View Full Version : Inter-arrival times


sdf123
April 18th, 2007, 12:18 PM
I have a sample data of inter-arrival times of people arriving at a store. I found the distribution to be weibull with shape parameter < 1.

Can anyone tell me how to explain why this distribution is weibull?

How do I explain this phenomenon?

What is meant by long tail distribution and heavy tail distribution? Which distribution models fit these?

Arai.M
April 18th, 2007, 04:37 PM
Traditionally inter-arrival times of this kind are modeled with an exponential distribution that translates into a Homogenous Poisson Process for the arrivals. Mathematically, a 2 parameter model (e.g. Weibull) will fit better than a 1 parameter model (e.g Exponential) and that might be the phenomenon you are experiencing. As a first step, I would check if confidence bounds around your shape parameter include 1, which would tell you whether an exponential distribution is a good fit (other goodness of fit tests might be preferable http://www.weibull.com/hotwire/issue71/relbasics71.htm).
Hope this helps,
Arai

sdf123
April 18th, 2007, 06:13 PM
Thanks Arai. Your response was very useful and I agree that inter-arrivals usually follow an exponential distribution. Definitely, the more the parameters the easier is the fit.

Here's my problem: I have a huge sample data and hence have binned them. When I try to fit the full (binned) data it doesn't fit any distribution (i.e., does not pass a goodness of fit test). When I truncate some of the data, then it fits both the Weibull and exponential distributions. I am using the K-S test and visually I see that the data fits Weibull better (by looking at the P-P plot and the CDF). Also, the K-S statistic for the Weibull distribution is lower than that for the exponential distribution (which indicates statistically that Weibull is a better fit).

So, suppose we consider that the Weibull is a good fit, is there an explanation to show why?

Thanks for your help.

Arai.M
April 19th, 2007, 09:37 AM
Binning is a tricky thing, especially if you have complete data, I would much rather use that. How many data points are we talking about? Also, what do you mean by truncating?

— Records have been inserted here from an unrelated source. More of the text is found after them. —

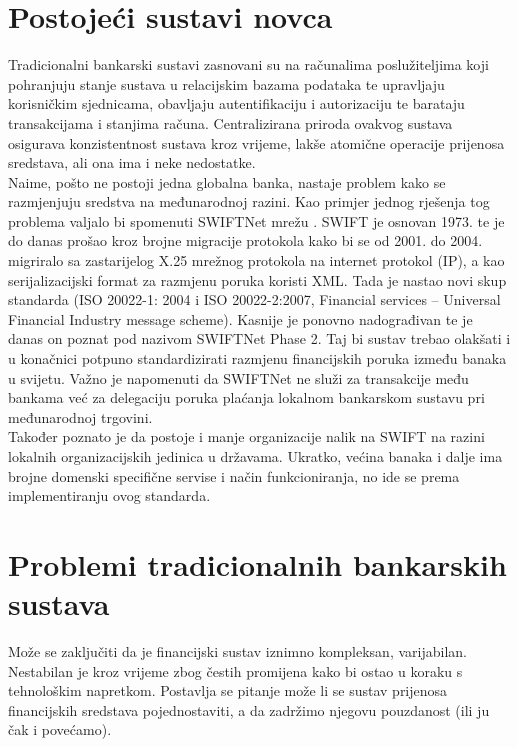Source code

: \documentclass[utf8, zavrsni]{fer}
\begin{document}
\section{Postojeći sustavi novca}
Tradicionalni bankarski sustavi zasnovani su na računalima poslužiteljima koji pohranjuju stanje sustava u relacijskim bazama podataka te upravljaju korisničkim sjednicama, obavljaju autentifikaciju i autorizaciju te barataju transakcijama i stanjima računa. Centralizirana priroda ovakvog sustava osigurava konzistentnost sustava kroz vrijeme, lakše atomične operacije prijenosa sredstava, ali ona ima i neke nedostatke. \\
Naime, pošto ne postoji jedna globalna banka, nastaje problem kako se razmjenjuju sredstva na međunarodnoj razini. Kao primjer jednog rješenja tog problema valjalo bi spomenuti SWIFTNet mrežu \cite{enwiki:1021608159}. SWIFT je osnovan 1973. te je do danas prošao kroz brojne migracije protokola kako bi se od 2001. do 2004. migriralo sa zastarijelog X.25 mrežnog protokola na internet protokol (IP), a kao serijalizacijski format za razmjenu poruka koristi XML. Tada je nastao novi skup standarda (ISO 20022-1: 2004 i ISO 20022-2:2007, Financial services – Universal Financial Industry message scheme). Kasnije je ponovno nadograđivan te je danas on poznat pod nazivom SWIFTNet Phase 2. Taj bi sustav trebao olakšati i u konačnici potpuno standardizirati razmjenu financijskih poruka između banaka u svijetu. Važno je napomenuti da SWIFTNet ne služi za transakcije među bankama već za delegaciju poruka plaćanja lokalnom bankarskom sustavu pri međunarodnoj trgovini. \\ 

Također poznato je da postoje i manje organizacije nalik na SWIFT na razini lokalnih organizacijskih jedinica u državama. Ukratko, većina banaka i dalje ima brojne domenski specifične servise i način funkcioniranja, no ide se prema implementiranju ovog standarda.

\section{Problemi tradicionalnih bankarskih sustava}
	
Može se zaključiti da je financijski sustav iznimno kompleksan, varijabilan. Nestabilan je kroz vrijeme zbog čestih promijena kako bi ostao u koraku s tehnološkim napretkom. Postavlja se pitanje može li se sustav prijenosa financijskih sredstava pojednostaviti, a da zadržimo njegovu pouzdanost (ili ju čak i povećamo). \\
\end{document}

Even though statistically, the Weibull distribution might fit better, I would still go with an exponential distribution if it is a good fit.

If you believe you have a nonhomogeneous process then the way of treating your data is different, not quite by fitting a weibull distribution to your data but by allowing the arrival rate at time t to be a function of t as opposed to a constant, like in the exponential case (i.e. nonhomogeneous poisson process). You might want to bin your data but in this case by arrival times (e.g. people arriving from 8 to 9, 9 to 10, etc.), find lambda for those intervals and fitting a function to those lambdas. A special case of this is when you assume the first failure is governed by a Weibull distribution and the rest by a power law model http://www.weibull.com/RelGrowthWeb/Crow-AMSAA_(N.H.P.P.).htm. Keep in mind this model results in a monotonically increasing or decreasing failure intensity (i.e. people arriving at the store faster and faster or slower and slower with time not a combination). So if you are looking a for a general model then the first one provided might be a better choice.
-A

sdf123
April 19th, 2007, 04:49 PM
Thanks for the suggestion.

By truncated I meant that I am removing some of the bins to fit the data. Basically those bins that are not allowing the data to be fitted to a distribution.

For example, suppose there are 4 bins, and if I remove the first bin and then try to fit the data.